BACKGROUND AND AIMS: The cervical inlet patch (CIP) is an area of heterotopic gastric mucosa at the proximal esophagus, which can secrete both acid and mucus. Attributable symptoms include chronic globus sensation and sore throat. Previous studies have demonstrated improvement in symptoms after ablation using argon plasma coagulation. Our aim was to assess a through-the-scope radiofrequency ablation (RFA) catheter for ablation of symptomatic CIP.
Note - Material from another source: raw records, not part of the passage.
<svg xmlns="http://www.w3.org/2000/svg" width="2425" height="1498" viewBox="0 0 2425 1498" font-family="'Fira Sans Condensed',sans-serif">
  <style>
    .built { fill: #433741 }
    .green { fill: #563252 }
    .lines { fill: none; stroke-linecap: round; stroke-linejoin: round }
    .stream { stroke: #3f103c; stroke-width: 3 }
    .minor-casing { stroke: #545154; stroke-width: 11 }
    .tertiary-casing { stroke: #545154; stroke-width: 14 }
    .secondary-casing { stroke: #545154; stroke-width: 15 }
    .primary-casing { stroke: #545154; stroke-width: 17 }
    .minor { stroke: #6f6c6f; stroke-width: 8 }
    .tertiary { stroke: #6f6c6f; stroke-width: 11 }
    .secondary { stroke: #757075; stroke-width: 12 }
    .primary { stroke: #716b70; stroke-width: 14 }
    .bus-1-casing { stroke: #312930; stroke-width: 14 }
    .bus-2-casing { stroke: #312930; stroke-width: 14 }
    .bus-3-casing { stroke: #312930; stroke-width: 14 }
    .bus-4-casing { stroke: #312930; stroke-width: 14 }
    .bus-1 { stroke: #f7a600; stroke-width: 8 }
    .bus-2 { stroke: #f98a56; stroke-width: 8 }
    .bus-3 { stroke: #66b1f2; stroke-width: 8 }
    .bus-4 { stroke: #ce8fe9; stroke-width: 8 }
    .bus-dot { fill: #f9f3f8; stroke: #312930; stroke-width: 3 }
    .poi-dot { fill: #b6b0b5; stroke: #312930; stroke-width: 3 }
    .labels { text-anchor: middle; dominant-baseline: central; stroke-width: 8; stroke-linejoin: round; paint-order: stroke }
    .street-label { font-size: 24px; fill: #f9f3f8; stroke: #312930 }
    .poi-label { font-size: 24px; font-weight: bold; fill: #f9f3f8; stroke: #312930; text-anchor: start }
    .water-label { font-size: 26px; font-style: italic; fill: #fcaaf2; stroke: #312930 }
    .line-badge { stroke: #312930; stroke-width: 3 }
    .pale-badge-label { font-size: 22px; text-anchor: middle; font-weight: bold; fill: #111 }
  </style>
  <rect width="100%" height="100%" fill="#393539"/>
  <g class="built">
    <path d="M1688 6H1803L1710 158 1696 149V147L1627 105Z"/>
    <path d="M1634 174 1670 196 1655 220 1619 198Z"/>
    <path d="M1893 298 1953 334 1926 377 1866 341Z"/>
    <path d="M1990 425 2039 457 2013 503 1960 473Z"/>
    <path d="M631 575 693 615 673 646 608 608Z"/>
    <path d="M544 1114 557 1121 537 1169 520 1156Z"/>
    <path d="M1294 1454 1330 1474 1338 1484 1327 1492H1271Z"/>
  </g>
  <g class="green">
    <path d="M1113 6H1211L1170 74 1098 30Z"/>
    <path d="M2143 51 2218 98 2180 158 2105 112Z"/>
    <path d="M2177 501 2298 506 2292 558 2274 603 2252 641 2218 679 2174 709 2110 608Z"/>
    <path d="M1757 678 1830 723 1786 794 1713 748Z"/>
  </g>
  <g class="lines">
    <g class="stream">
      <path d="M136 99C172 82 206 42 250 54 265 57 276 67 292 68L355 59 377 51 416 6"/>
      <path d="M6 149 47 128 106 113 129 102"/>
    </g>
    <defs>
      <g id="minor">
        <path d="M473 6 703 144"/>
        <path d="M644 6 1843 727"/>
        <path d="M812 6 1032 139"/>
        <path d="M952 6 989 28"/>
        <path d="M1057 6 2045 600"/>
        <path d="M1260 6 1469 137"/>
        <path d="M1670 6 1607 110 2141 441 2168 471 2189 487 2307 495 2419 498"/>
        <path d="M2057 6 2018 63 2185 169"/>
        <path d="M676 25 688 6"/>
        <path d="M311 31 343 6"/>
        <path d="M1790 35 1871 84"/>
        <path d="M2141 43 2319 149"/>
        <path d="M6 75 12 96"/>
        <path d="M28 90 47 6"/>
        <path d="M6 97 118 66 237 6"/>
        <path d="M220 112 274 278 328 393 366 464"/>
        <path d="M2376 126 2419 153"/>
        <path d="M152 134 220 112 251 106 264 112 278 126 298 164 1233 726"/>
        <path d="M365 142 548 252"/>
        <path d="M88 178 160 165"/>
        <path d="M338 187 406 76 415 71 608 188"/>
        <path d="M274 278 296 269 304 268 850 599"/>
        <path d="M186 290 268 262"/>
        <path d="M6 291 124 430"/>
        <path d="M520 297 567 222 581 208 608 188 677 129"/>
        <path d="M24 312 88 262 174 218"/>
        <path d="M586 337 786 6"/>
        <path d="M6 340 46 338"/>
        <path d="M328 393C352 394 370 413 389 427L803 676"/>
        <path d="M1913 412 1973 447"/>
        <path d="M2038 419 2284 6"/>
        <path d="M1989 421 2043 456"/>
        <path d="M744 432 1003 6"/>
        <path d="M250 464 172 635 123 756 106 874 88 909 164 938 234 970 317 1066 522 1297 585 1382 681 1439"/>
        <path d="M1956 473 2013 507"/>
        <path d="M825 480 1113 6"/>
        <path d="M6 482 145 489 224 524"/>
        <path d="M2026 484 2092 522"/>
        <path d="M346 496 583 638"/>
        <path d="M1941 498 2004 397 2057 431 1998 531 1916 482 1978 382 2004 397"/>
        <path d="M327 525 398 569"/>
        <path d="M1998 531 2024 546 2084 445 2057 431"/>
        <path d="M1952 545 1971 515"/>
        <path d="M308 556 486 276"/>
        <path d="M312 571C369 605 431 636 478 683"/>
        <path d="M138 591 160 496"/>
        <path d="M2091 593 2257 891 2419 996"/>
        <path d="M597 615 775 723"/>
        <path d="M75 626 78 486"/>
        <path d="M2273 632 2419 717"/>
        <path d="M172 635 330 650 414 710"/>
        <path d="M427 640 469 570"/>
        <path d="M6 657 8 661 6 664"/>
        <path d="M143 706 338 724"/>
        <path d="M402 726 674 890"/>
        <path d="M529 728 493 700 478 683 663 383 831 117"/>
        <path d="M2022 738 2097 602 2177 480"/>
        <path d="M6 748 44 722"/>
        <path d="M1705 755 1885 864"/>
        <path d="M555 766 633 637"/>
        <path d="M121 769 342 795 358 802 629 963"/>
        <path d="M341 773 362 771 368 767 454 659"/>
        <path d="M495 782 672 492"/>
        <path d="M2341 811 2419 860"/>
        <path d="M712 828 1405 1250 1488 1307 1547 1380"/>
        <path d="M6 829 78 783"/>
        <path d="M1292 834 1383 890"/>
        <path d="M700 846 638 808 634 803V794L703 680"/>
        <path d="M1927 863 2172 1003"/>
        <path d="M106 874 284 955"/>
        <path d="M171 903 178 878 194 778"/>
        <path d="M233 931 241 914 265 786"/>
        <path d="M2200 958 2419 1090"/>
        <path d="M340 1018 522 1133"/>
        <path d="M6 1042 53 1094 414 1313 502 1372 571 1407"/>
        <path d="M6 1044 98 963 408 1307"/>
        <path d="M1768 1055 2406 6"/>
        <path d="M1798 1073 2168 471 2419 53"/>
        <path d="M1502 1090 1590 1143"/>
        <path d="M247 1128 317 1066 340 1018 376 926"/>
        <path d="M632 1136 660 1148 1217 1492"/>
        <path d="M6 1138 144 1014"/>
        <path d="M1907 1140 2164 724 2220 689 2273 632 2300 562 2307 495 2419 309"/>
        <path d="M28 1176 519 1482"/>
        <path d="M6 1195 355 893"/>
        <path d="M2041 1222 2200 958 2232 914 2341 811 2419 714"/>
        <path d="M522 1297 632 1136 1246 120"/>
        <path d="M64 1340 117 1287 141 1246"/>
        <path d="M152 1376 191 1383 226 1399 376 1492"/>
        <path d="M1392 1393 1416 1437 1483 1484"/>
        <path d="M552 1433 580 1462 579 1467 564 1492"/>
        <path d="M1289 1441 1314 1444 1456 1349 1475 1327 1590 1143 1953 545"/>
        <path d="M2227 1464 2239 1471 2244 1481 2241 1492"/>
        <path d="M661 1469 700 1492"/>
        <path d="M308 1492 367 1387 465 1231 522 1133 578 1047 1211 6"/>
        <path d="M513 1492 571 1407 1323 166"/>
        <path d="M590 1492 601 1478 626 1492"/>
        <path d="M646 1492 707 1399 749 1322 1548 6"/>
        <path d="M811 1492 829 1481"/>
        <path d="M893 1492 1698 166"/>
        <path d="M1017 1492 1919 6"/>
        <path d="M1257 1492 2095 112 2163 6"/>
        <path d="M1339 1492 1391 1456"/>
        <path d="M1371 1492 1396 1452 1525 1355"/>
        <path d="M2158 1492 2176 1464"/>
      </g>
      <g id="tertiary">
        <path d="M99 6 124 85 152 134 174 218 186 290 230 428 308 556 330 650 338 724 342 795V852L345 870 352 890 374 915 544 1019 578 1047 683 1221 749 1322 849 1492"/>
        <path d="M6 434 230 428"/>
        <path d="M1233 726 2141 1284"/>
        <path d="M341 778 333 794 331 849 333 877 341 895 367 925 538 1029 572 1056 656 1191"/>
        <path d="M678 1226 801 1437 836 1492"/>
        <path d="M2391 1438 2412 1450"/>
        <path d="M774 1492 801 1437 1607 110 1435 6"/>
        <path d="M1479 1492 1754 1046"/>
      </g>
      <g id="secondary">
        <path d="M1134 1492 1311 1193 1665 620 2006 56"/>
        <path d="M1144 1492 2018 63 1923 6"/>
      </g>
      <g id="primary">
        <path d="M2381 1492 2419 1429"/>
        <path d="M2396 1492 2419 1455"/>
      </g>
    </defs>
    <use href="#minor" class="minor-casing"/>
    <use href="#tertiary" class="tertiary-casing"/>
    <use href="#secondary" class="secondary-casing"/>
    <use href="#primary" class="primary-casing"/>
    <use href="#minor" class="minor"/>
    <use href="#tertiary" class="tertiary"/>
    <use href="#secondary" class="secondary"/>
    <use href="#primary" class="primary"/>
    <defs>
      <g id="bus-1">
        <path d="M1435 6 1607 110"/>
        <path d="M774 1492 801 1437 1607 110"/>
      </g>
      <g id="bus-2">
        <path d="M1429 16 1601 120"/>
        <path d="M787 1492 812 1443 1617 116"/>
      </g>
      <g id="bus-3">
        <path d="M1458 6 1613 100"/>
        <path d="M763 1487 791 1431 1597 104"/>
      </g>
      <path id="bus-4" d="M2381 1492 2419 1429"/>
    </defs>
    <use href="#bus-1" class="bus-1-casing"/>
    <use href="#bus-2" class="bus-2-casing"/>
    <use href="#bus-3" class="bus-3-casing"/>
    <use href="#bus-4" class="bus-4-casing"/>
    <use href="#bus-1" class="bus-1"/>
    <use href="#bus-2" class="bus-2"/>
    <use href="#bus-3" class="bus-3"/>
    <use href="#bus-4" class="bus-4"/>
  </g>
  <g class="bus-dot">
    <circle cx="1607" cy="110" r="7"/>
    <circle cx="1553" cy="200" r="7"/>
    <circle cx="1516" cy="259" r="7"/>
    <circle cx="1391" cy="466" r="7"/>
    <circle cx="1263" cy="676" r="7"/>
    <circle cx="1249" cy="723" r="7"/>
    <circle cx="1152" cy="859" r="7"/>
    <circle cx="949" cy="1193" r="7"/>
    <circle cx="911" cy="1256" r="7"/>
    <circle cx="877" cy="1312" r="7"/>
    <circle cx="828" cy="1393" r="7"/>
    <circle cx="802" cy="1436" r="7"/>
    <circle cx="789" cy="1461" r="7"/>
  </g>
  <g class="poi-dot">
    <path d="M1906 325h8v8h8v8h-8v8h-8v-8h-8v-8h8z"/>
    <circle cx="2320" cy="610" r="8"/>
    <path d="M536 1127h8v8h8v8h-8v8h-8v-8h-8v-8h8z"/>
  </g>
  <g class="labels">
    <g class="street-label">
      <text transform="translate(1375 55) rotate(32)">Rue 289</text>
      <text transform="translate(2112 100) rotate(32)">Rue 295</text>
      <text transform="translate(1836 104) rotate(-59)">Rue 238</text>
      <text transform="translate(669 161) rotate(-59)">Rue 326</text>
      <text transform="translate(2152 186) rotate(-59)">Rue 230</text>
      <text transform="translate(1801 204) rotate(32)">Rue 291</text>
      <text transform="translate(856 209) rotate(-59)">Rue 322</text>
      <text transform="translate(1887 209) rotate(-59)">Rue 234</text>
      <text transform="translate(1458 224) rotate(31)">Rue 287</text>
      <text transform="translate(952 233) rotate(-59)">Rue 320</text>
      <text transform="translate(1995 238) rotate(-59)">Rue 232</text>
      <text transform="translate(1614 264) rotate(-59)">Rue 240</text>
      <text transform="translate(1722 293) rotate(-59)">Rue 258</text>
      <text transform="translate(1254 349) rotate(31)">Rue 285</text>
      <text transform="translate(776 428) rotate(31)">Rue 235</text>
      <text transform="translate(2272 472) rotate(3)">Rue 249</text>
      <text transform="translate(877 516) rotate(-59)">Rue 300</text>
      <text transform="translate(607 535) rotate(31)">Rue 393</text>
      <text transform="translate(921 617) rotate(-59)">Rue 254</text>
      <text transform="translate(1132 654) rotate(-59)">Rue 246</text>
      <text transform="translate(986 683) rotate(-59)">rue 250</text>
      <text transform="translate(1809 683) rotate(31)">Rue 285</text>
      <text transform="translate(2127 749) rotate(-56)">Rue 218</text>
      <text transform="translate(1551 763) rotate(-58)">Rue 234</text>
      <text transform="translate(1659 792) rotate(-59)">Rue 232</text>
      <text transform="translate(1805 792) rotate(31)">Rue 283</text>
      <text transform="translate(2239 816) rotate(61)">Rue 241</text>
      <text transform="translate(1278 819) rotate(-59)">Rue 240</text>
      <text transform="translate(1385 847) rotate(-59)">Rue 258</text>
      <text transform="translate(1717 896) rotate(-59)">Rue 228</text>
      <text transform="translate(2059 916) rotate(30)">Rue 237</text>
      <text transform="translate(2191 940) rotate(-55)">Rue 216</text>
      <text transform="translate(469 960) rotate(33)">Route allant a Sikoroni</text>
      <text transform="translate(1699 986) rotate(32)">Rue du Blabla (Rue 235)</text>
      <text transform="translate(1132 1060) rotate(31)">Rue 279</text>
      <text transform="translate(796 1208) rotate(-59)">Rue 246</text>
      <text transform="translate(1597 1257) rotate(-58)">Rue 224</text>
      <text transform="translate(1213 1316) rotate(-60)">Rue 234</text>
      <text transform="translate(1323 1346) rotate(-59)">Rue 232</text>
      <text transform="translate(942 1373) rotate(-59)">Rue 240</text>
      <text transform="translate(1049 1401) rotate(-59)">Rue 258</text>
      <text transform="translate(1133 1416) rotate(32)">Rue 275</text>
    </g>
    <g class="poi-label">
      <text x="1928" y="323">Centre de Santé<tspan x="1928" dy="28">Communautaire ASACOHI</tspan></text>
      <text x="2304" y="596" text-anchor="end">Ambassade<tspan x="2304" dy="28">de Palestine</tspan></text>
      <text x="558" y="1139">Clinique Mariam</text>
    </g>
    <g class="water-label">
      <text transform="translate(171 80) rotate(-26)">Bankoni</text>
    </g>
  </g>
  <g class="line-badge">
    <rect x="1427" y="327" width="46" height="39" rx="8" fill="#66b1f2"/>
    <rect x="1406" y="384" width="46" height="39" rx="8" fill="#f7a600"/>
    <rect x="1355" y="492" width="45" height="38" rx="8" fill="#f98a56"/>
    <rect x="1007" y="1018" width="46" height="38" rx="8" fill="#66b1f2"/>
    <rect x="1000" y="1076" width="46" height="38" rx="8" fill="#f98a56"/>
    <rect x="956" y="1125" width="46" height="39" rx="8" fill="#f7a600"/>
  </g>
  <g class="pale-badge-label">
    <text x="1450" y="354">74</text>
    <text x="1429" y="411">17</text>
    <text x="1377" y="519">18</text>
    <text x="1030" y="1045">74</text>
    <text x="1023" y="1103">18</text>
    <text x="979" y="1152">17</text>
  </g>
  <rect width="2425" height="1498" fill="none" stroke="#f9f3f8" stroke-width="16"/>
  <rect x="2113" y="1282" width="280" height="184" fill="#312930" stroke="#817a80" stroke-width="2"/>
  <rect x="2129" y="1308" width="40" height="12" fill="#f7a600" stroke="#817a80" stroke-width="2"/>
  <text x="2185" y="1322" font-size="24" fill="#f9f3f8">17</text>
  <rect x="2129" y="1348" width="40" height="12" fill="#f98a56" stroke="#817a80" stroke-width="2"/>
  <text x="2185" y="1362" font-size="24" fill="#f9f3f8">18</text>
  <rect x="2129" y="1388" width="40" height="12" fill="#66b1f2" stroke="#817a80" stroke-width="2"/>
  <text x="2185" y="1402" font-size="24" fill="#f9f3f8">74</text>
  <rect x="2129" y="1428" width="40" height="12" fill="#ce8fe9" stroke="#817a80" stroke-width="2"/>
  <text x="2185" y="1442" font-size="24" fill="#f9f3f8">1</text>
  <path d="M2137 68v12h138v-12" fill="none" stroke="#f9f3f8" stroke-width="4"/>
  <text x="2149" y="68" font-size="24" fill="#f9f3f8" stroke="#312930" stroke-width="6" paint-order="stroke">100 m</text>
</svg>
METHODS: Ten patients with endoscopically and histologically proven CIP and symptoms of globus or sore throat were included in the study. An ablation protocol of 3 ablations at 12 J/cm2 , without removal of coagulated tissue between ablations, was used. A maximum of 2 RFA sessions, 3 months apart, was allowed. A visual analog score was completed at baseline, 6 weeks (on proton pump inhibitor), 3 months (off proton pump inhibitor), and 12 months after treatment.

RESULTS: Mean patient age was 56 years (±3 years, standard error of the mean), 60% were men, and 80% were white. Barrett's esophagus was present in 50%. The mean number of CIPs was 2 (range, 1-4) with a median surface area of 2 cm2 (range, .5-14). After a median of 2 treatments, 80% achieved complete endoscopic and histologic resolution, with a mean follow-up of 14 months (range, 12-17). Globus, sore throat, and cough significantly improved from baseline (P < .05). No strictures or buried glands were identified.

CONCLUSIONS: This prospective pilot study demonstrates that RFA using a through-the-scope device is safe and effective for treating patients with symptomatic CIP. One-year follow-up data suggest the effect is durable.